**The task**
Extend the interview with Kieran Turner about his Black Dogs screenplay, picking up right after its last paragraph.

Interview (Part 3): Kieran Turner
My interview with 2022 Black List writer for his script Black Dogs.
My interview with 2022 Black List writer for his script Black Dogs.
Kieran wrote the original screenplay Black Dogs which landed on the 2022 Black List. I had the opportunity to chat with Kieran about his creative background, writing a Black List script, and the craft of screenwriting.
Today in Part 3 of a 6-part series to run each day through Sunday, Kieran describes discovering the true story he used as inspiration for his Black List script: How in 1973, Led Zeppelin was robbed of nearly a quarter million dollars in cash while playing a series of concerts in New York City, a case that was never solved.
Scott: Let’s move to the script Black Dogs, which is a terrific read, the script that got on the 2022 Black List. Here’s how it’s described:
Based on the novel by Jason Buhrmester, 1973. Led Zeppelin was robbed of nearly a quarter million dollars, that’s about a million dollars, I guess, in today’s…in cash, while playing a series of concerts in New York City. The case was never solved. We follow four young friends from the streets of Baltimore as they attempt to pull off what is possibly the most brazen heist in rock‑and‑roll history.
How did you discover this book?
Kieran: I’m a late‑in‑life but big Led Zeppelin fan. When I was first starting to get into music, and I got into music very early in my life, Zeppelin was on their way out. The first Zeppelin I remember was “In Through the Out Door,” and I was a little kid. It took me until the ’90s to get into it.
I saw the book on Amazon, and I thought it sounded fun. I was familiar with the situation, and I knew that it had not ever been solved, the case. I wanted to see what this Jason Buhrmester had come up with.
I read the book, and the book is so different than the screenplay. It’s told not linearly. The characters are very different. It’s more about the heist than it is about the characters. That’s not to take anything away from the book. The book is really terrific, and I sparked to the book immediately.
I think the book is a fantastic read, and I urge anyone who’s reading this to go out and get it, because it’s a really, really fun read. It’s so different than what I did with the screenplay.

**Data**
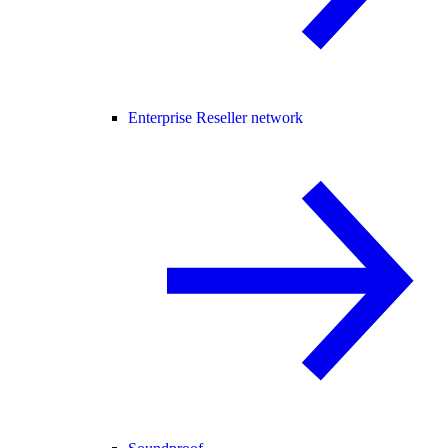
Enterprise Reseller network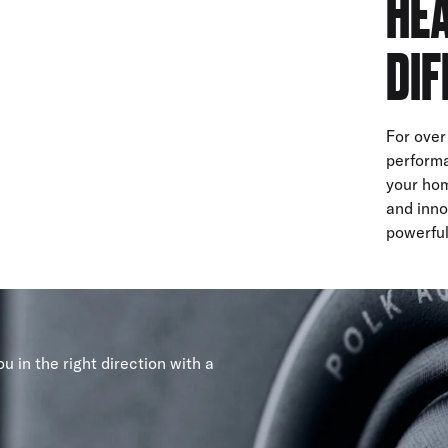
HEA
DIF
For over
performa
your hom
and inno
powerful
u in the right direction with a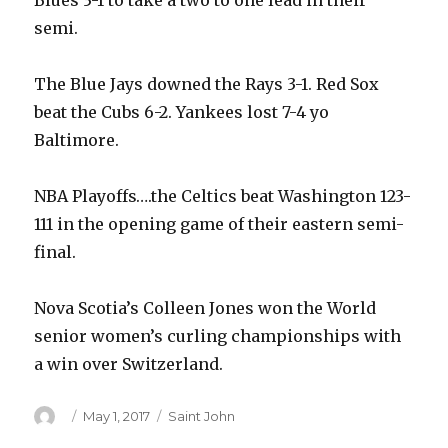
Blues 3-1 to take a two to one lead in their
semi.
The Blue Jays downed the Rays 3-1. Red Sox
beat the Cubs 6-2. Yankees lost 7-4 yo
Baltimore.
NBA Playoffs….the Celtics beat Washington 123-
111 in the opening game of their eastern semi-
final.
Nova Scotia’s Colleen Jones won the World
senior women’s curling championships with
a win over Switzerland.
Author
Posted
Categories
May 1, 2017
Saint John
on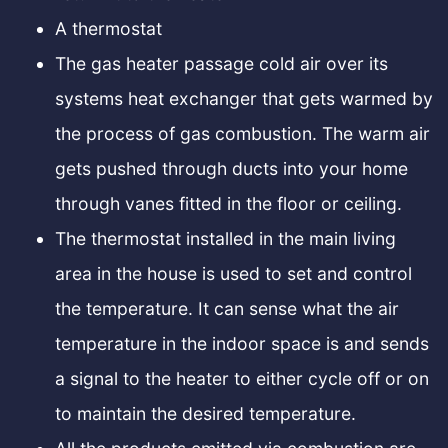
A thermostat
The gas heater passage cold air over its
systems heat exchanger that gets warmed by
the process of gas combustion. The warm air
gets pushed through ducts into your home
through vanes fitted in the floor or ceiling.
The thermostat installed in the main living
area in the house is used to set and control
the temperature. It can sense what the air
temperature in the indoor space is and sends
a signal to the heater to either cycle off or on
to maintain the desired temperature.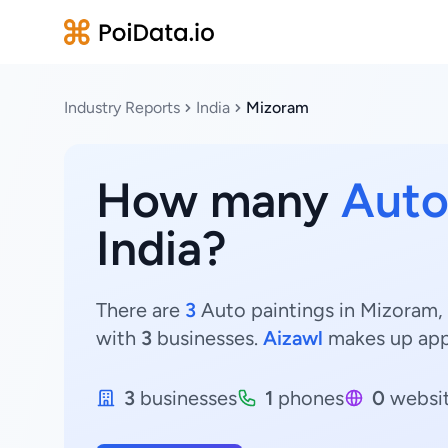
Industry Reports
India
Mizoram
How many
Auto
India?
There are
3
Auto paintings in Mizoram, 
with
3
businesses.
Aizawl
makes up app
3
businesses
1
phones
0
websi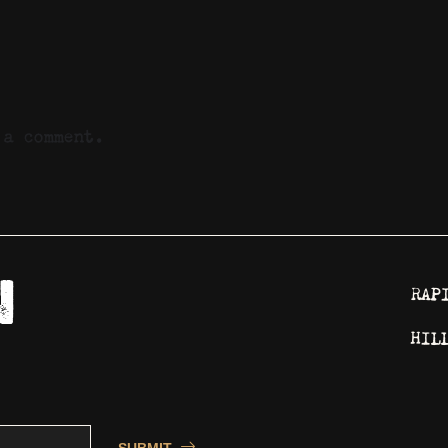
a comment.
RAP
HIL
SUBMIT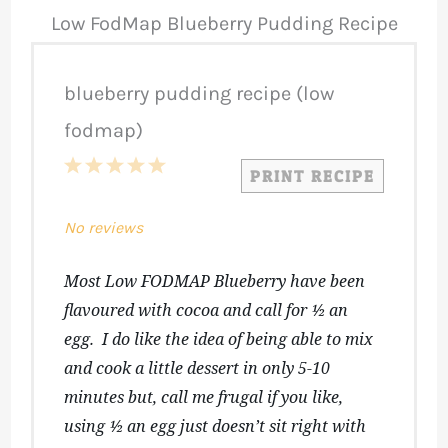
Low FodMap Blueberry Pudding Recipe
blueberry pudding recipe (low
fodmap)
1
2
3
4
5
PRINT RECIPE
Star
Stars
Stars
Stars
Stars
No reviews
Most Low FODMAP Blueberry have been
flavoured with cocoa and call for ½ an
egg. I do like the idea of being able to mix
and cook a little dessert in only 5-10
minutes but, call me frugal if you like,
using ½ an egg just doesn’t sit right with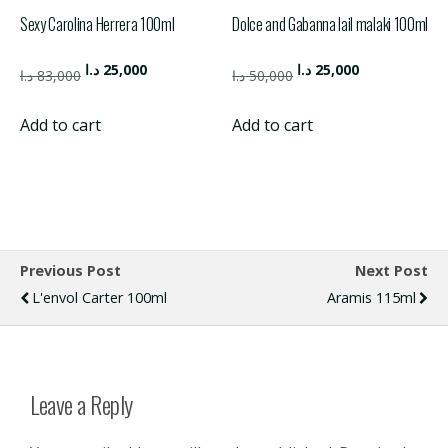
Sexy Carolina Herrera 100ml
Dolce and Gabanna lail malaki 100ml
Original
Current
Original
Current
د.ا
25,000
د.ا
25,000
د.ا
83,000
د.ا
50,000
price
price
price
price
was:
is:
was:
is:
Add to cart
Add to cart
83,000 د.ا.
25,000 د.ا.
50,000 د.ا.
25,000 د.ا.
Previous Post
Next Post
L'envol Carter 100ml
Aramis 115ml
Leave a Reply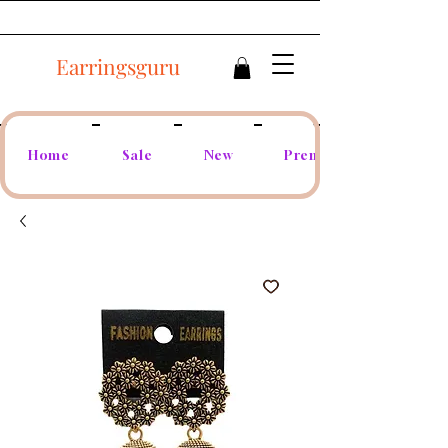
Earringsguru
Home
Sale
New
Premium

**Reply to the exercise**
I immediately saw it as a film. This is back in 2009, and I’m in the midst of working on “Jobriath,” the documentary. I really don’t have much to prove myself, but I got in contact with Jason. He put me in touch with his agent.
Somebody else was in the midst of trying to option the book. I don’t know who they were. They were obviously a lot better established than I was, and so they went with them. I totally understood it.
I stayed in touch with Jason. Every couple of years, I’d be like, “Hey, what’s going on,” because I was paying attention. I was like, “I’m not seeing anything happening with this, and I want it so badly. I know I can do this. I know I can do this.”
It took several years later. Finally, I emailed Jason, and I was like, “Hey, what’s going on?” He was like, “Hey, I finally got the book back, so it’s available again. I’m like, “Oh my god.” He was like, “Well, I live in LA now. Why don’t we meet up?” We talked about it. I told him what I wanted to do with the story and how I saw it.
I felt like it was much more of a character‑driven film. Not that he doesn’t have very clear characters in the book, but like I said, the book is much more plot‑driven.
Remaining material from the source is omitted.